#### 設問
ページ抜粋によると、いわゆる「NHK訴訟」の最高裁判決が出たのは何月何日ですか。

#### ページ抜粋
_ _ _ _ _

お約束通り、少しまとまった時間が取れたので、本日は「NHK訴訟」について取り上げます。参照するのは最高裁判決文です。
2017/12/09 21:30 追記
佐助 様のご指摘により、誤植を修正しております。
いよいよNHK訴訟について考えてみます
最近、当ウェブサイトでは取り上げたいと思う話題がたくさんあり、なかなか記事が追い付きません。
こうした中、本日は、数日前からぜひ取り上げようと思っていた、この話題に切り込むことができそうです。
NHK受信契約、成立には裁判必要 最高裁/支払い義務、テレビ設置時まで遡及(2017/12/6 15:25付 日本経済新聞電子版より)
すでに報じられている通り、12月6日に、いわゆる「NHK訴訟」の最高裁判決が出ました。
これについて、日本経済新聞、朝日新聞、その他の主要紙、あるいはテレビ局、はてはNHK自身に至るまで、「NHK訴訟」については「NHKの勝訴だ」と報じました。

_ _ _ _ _

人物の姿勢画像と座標
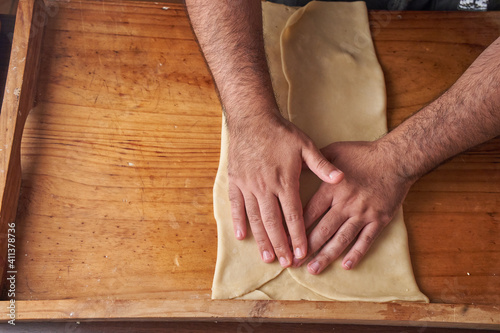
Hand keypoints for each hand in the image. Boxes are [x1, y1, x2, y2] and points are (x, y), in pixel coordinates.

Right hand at [228, 112, 343, 266]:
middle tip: (285, 263)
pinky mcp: (236, 181)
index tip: (302, 253)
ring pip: (255, 218)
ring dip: (262, 239)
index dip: (298, 236)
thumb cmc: (280, 132)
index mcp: (284, 181)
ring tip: (266, 257)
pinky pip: (236, 205)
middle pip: (274, 222)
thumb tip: (341, 178)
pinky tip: (241, 236)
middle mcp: (265, 187)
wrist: (252, 118)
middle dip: (281, 244)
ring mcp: (248, 185)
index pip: (293, 215)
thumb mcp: (304, 145)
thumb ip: (322, 165)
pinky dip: (238, 221)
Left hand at [294, 140, 413, 273]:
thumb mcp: (334, 151)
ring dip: (326, 256)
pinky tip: (345, 266)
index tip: (285, 240)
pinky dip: (356, 254)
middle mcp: (345, 203)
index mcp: (332, 188)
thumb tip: (294, 164)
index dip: (296, 228)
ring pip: (341, 239)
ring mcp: (363, 213)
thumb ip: (315, 161)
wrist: (396, 158)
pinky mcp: (378, 220)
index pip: (309, 212)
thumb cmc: (363, 153)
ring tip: (313, 269)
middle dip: (306, 248)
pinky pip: (365, 240)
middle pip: (322, 230)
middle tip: (294, 262)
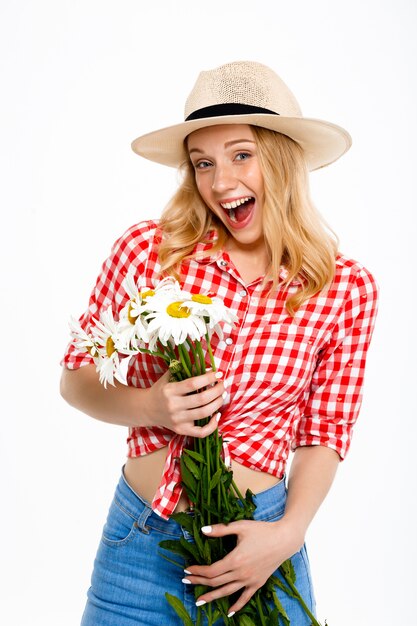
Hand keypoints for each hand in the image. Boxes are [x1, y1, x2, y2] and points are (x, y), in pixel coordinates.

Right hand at [143, 370, 225, 437]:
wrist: (147, 409)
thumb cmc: (161, 390)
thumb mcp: (168, 377)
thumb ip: (184, 369)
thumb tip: (205, 365)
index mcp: (169, 391)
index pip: (193, 384)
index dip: (208, 378)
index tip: (218, 373)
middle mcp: (173, 406)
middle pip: (201, 399)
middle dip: (217, 390)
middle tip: (223, 384)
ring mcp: (177, 420)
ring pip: (204, 413)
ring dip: (218, 403)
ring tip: (222, 395)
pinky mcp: (181, 430)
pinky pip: (201, 432)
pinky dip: (213, 425)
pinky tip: (218, 414)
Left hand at [183, 518, 303, 615]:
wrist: (284, 539)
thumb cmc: (262, 530)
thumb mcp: (240, 526)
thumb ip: (220, 529)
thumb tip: (203, 530)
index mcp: (235, 559)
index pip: (211, 570)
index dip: (197, 571)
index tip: (187, 570)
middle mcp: (241, 573)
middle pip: (216, 582)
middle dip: (199, 582)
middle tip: (186, 582)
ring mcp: (250, 580)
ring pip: (227, 592)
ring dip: (211, 597)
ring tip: (199, 601)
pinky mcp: (258, 583)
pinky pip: (245, 598)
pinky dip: (236, 606)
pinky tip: (229, 613)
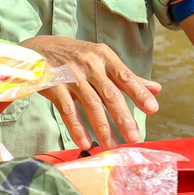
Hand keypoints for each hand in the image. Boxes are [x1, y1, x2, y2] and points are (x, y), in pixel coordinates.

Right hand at [21, 36, 161, 148]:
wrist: (37, 49)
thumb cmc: (74, 56)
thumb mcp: (100, 60)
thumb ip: (126, 76)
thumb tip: (156, 89)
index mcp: (103, 56)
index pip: (125, 77)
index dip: (140, 93)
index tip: (153, 109)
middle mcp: (89, 64)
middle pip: (110, 94)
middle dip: (123, 117)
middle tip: (134, 137)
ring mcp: (71, 75)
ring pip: (91, 104)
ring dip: (102, 127)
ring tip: (111, 145)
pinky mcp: (54, 85)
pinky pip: (68, 110)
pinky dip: (77, 127)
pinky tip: (84, 142)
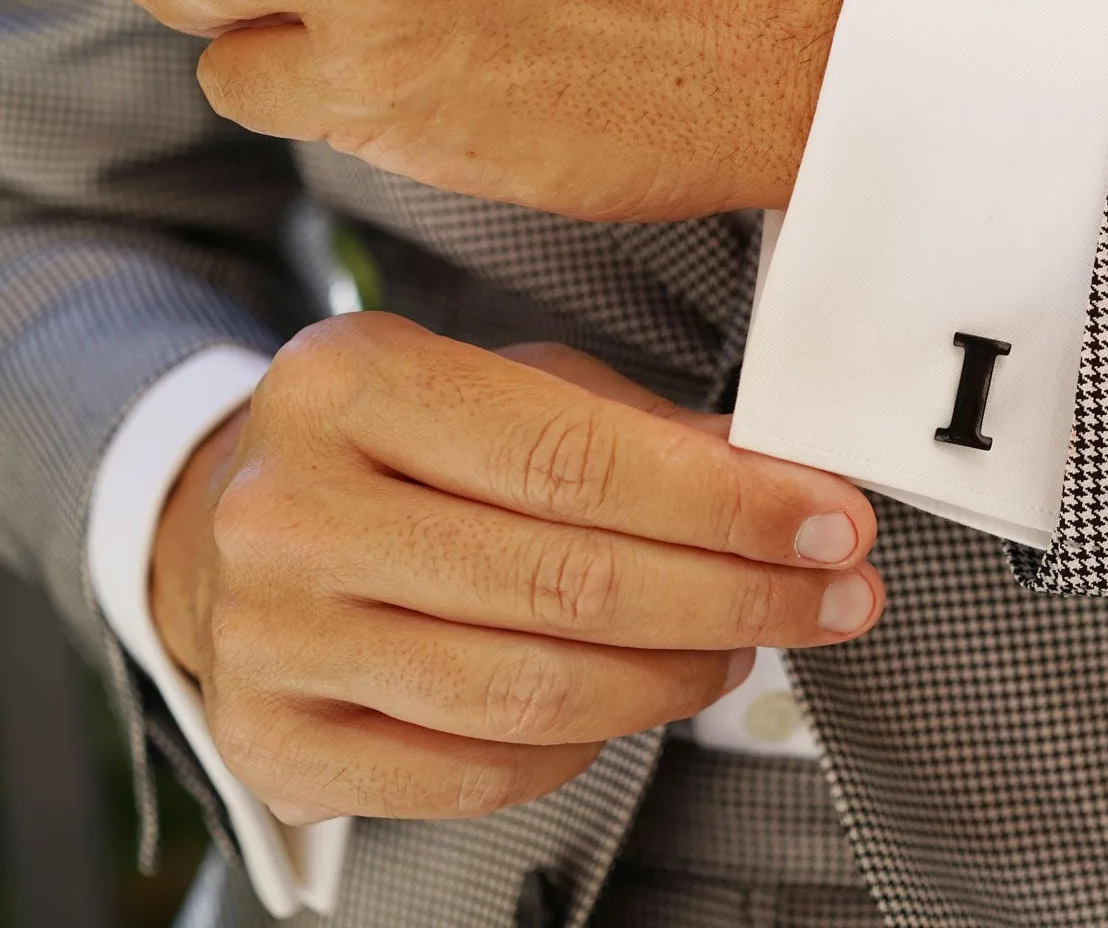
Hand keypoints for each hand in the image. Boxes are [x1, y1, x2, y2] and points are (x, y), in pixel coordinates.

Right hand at [148, 313, 880, 823]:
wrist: (228, 525)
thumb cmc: (393, 447)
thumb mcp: (506, 382)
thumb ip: (637, 428)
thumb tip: (778, 479)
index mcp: (350, 382)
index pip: (577, 459)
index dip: (729, 505)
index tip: (833, 525)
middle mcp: (291, 509)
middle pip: (567, 583)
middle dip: (736, 597)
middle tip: (830, 599)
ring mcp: (271, 636)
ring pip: (532, 690)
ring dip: (674, 679)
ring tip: (739, 646)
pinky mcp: (274, 741)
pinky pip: (477, 772)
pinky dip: (583, 746)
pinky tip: (630, 700)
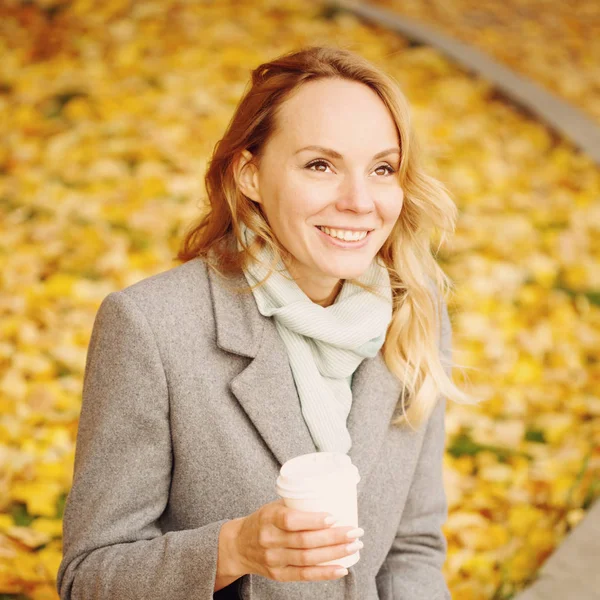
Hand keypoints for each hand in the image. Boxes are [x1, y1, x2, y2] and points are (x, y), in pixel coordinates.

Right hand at [232, 498, 363, 581]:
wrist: (238, 546)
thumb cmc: (264, 520)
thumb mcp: (273, 507)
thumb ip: (297, 505)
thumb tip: (334, 497)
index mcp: (269, 518)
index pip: (291, 520)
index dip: (314, 520)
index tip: (334, 516)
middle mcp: (270, 540)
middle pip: (305, 541)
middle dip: (334, 537)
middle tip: (355, 531)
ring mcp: (274, 560)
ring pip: (308, 559)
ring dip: (335, 553)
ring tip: (355, 545)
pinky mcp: (279, 575)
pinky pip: (304, 575)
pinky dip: (325, 573)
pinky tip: (342, 568)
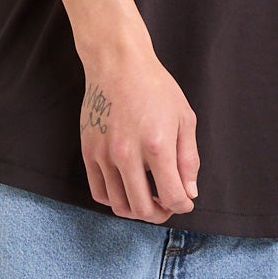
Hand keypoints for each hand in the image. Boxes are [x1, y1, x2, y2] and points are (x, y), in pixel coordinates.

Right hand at [78, 33, 199, 222]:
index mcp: (157, 146)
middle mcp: (128, 155)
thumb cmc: (155, 87)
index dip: (183, 206)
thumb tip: (189, 192)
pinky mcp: (88, 152)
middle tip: (167, 205)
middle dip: (161, 214)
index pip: (172, 197)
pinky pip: (99, 192)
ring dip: (137, 211)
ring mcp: (104, 155)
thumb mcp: (184, 119)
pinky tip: (127, 189)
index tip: (185, 201)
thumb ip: (188, 159)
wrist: (118, 64)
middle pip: (143, 209)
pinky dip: (114, 200)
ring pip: (119, 206)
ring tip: (148, 200)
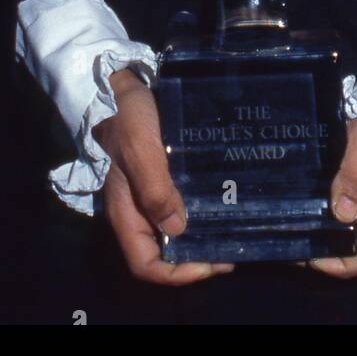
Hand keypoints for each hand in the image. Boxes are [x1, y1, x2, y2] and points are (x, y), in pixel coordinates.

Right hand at [92, 68, 234, 284]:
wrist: (122, 81)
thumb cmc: (128, 115)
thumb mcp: (140, 149)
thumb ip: (156, 190)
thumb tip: (178, 230)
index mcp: (126, 211)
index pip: (145, 264)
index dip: (177, 274)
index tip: (211, 264)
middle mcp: (138, 208)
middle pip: (164, 252)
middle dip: (197, 258)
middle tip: (231, 250)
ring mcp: (151, 192)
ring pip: (176, 230)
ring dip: (203, 236)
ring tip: (234, 231)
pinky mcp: (164, 175)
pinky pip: (183, 205)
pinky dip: (202, 212)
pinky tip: (224, 204)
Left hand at [309, 111, 356, 277]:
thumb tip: (342, 214)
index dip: (342, 265)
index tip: (309, 257)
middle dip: (330, 255)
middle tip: (294, 245)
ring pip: (356, 232)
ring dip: (328, 237)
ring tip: (296, 229)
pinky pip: (353, 214)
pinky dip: (331, 219)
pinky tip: (309, 209)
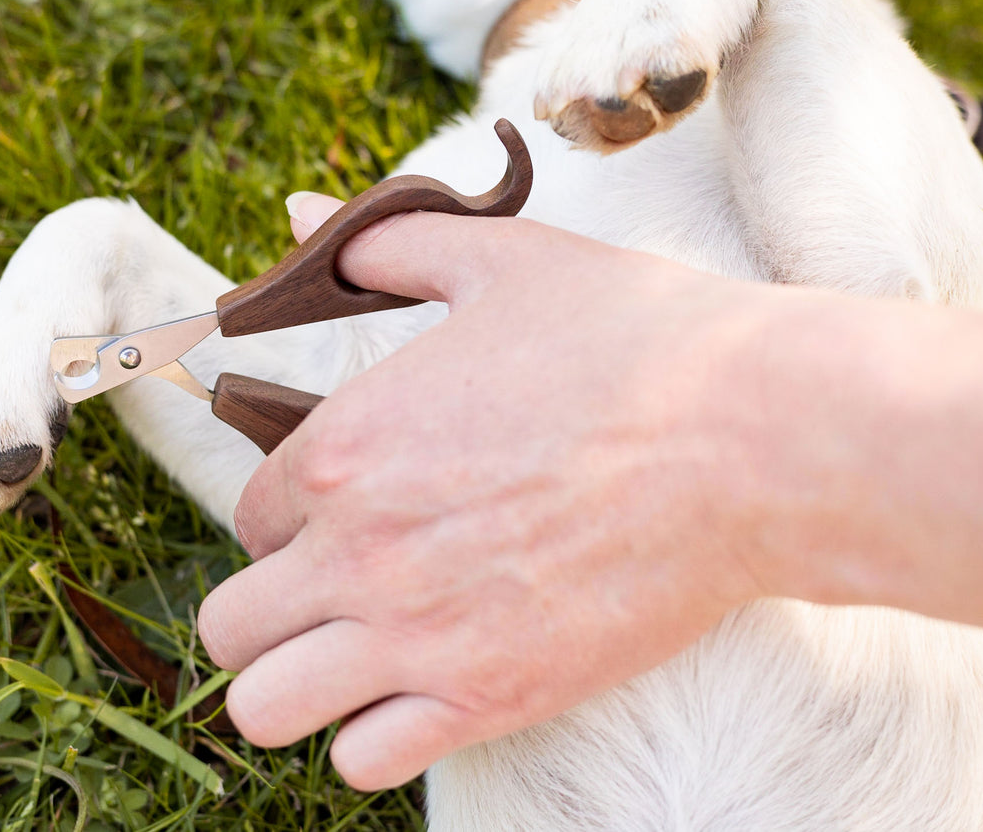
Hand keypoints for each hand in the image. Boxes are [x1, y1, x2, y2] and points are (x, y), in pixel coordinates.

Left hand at [197, 193, 779, 789]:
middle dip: (273, 610)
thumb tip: (302, 221)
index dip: (296, 517)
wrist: (753, 437)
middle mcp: (355, 548)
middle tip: (342, 592)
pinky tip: (425, 694)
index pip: (250, 515)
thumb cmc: (633, 341)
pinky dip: (375, 738)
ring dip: (298, 685)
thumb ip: (384, 245)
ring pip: (264, 709)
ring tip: (360, 659)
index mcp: (342, 444)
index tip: (356, 513)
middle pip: (229, 626)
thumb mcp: (500, 262)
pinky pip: (361, 761)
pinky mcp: (486, 699)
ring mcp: (415, 634)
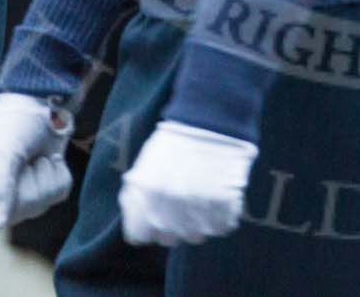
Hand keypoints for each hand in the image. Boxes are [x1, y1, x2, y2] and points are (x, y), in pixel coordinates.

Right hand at [0, 92, 74, 229]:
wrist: (44, 99)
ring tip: (36, 153)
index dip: (0, 202)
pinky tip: (52, 157)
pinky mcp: (49, 187)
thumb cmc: (13, 121)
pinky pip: (60, 192)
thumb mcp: (2, 150)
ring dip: (46, 173)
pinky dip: (60, 172)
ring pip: (44, 202)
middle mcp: (1, 196)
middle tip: (25, 155)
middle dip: (30, 179)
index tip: (12, 176)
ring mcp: (26, 194)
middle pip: (21, 210)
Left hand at [118, 120, 257, 246]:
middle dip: (172, 225)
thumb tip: (136, 225)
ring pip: (196, 237)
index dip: (147, 226)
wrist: (210, 119)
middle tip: (181, 205)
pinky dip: (221, 218)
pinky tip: (218, 200)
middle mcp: (170, 207)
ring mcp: (198, 208)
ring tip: (202, 201)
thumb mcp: (144, 165)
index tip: (155, 217)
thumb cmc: (176, 140)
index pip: (139, 236)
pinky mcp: (224, 204)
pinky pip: (221, 227)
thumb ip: (135, 197)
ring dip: (198, 223)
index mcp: (146, 196)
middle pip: (168, 239)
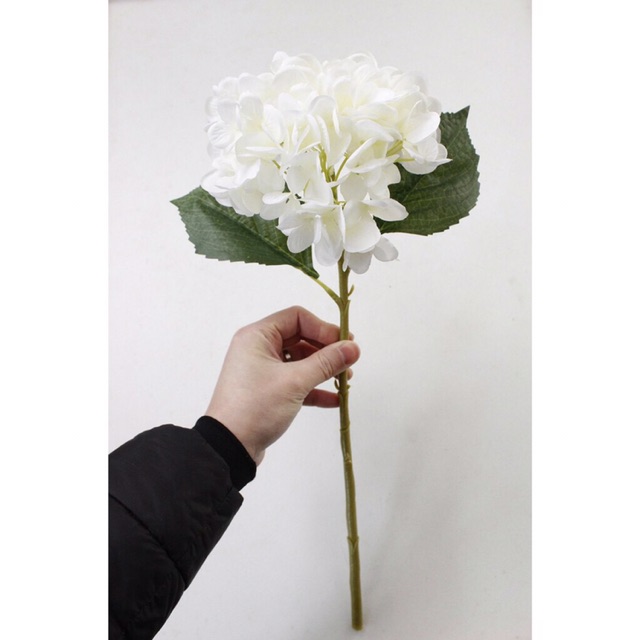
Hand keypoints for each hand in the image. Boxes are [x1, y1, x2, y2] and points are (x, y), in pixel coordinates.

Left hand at [206, 306, 359, 464]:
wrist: (228, 448)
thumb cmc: (256, 407)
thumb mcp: (295, 382)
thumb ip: (326, 363)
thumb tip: (353, 348)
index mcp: (257, 337)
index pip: (297, 318)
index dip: (323, 328)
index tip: (345, 343)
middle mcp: (258, 349)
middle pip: (300, 338)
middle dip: (327, 350)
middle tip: (349, 361)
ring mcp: (262, 371)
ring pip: (300, 361)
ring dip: (324, 369)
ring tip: (346, 381)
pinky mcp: (267, 392)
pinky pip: (296, 382)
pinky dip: (314, 388)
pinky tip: (335, 399)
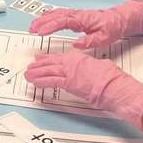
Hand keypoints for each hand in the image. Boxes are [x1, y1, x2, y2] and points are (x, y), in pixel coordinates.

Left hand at [25, 50, 142, 129]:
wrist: (114, 85)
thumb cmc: (111, 78)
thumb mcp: (98, 66)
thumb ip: (88, 66)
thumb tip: (87, 69)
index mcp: (79, 57)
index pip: (59, 57)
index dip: (47, 58)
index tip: (40, 59)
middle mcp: (72, 63)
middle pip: (51, 63)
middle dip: (38, 66)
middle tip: (30, 67)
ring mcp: (70, 72)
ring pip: (48, 71)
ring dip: (36, 73)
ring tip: (28, 74)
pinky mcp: (69, 83)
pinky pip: (51, 81)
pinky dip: (41, 81)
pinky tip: (35, 82)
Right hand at [28, 0, 142, 49]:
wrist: (121, 18)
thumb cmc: (113, 27)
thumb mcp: (105, 37)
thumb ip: (90, 41)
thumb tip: (76, 45)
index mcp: (82, 19)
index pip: (62, 21)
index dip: (50, 26)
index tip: (40, 31)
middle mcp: (77, 15)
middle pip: (55, 15)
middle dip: (42, 21)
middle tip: (31, 29)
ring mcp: (76, 14)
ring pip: (56, 14)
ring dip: (44, 19)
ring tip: (33, 26)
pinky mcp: (76, 17)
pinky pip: (60, 15)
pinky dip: (50, 17)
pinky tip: (45, 22)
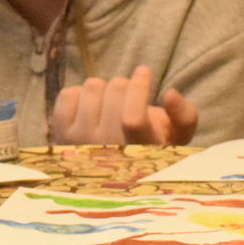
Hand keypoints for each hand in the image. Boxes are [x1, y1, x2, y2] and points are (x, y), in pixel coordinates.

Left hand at [51, 66, 198, 144]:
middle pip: (114, 95)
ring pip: (92, 88)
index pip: (133, 119)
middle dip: (126, 85)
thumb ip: (184, 117)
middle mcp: (105, 152)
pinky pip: (68, 94)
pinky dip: (80, 93)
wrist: (113, 172)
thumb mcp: (177, 138)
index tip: (144, 71)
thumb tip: (169, 93)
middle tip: (129, 94)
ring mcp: (79, 144)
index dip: (139, 88)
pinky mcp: (59, 134)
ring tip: (110, 103)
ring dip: (104, 89)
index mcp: (138, 155)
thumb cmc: (151, 148)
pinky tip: (90, 108)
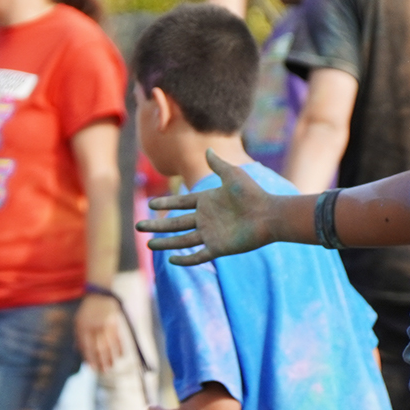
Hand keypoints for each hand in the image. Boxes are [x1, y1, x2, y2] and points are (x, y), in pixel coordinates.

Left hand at [76, 292, 126, 372]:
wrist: (99, 294)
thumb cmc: (87, 311)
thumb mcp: (78, 322)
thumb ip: (79, 337)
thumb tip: (79, 353)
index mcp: (82, 328)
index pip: (86, 347)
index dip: (90, 359)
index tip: (93, 369)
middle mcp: (93, 327)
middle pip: (98, 348)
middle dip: (102, 361)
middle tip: (104, 371)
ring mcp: (105, 324)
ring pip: (109, 345)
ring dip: (111, 357)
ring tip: (112, 366)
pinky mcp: (114, 322)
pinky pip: (118, 337)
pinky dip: (120, 348)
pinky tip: (121, 355)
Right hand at [137, 151, 273, 265]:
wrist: (269, 215)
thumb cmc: (253, 194)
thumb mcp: (233, 175)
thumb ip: (218, 165)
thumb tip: (208, 149)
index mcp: (208, 201)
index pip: (181, 202)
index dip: (166, 202)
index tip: (150, 204)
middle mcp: (206, 219)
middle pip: (176, 223)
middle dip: (157, 225)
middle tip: (139, 226)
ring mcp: (211, 234)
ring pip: (182, 240)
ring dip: (165, 242)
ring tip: (148, 244)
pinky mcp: (219, 248)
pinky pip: (199, 255)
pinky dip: (186, 259)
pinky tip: (171, 259)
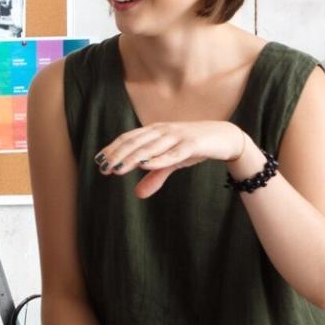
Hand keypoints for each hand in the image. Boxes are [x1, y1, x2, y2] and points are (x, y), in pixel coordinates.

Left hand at [95, 120, 254, 198]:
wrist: (225, 137)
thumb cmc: (194, 147)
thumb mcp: (172, 162)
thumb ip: (155, 176)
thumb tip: (137, 194)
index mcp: (155, 130)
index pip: (129, 138)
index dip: (113, 149)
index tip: (99, 161)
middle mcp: (163, 130)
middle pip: (135, 142)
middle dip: (118, 155)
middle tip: (104, 168)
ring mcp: (177, 136)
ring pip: (150, 147)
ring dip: (132, 158)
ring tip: (118, 169)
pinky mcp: (192, 144)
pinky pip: (173, 153)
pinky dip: (158, 158)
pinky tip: (145, 165)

_ _ _ _ _

#### 解答
12月6日です。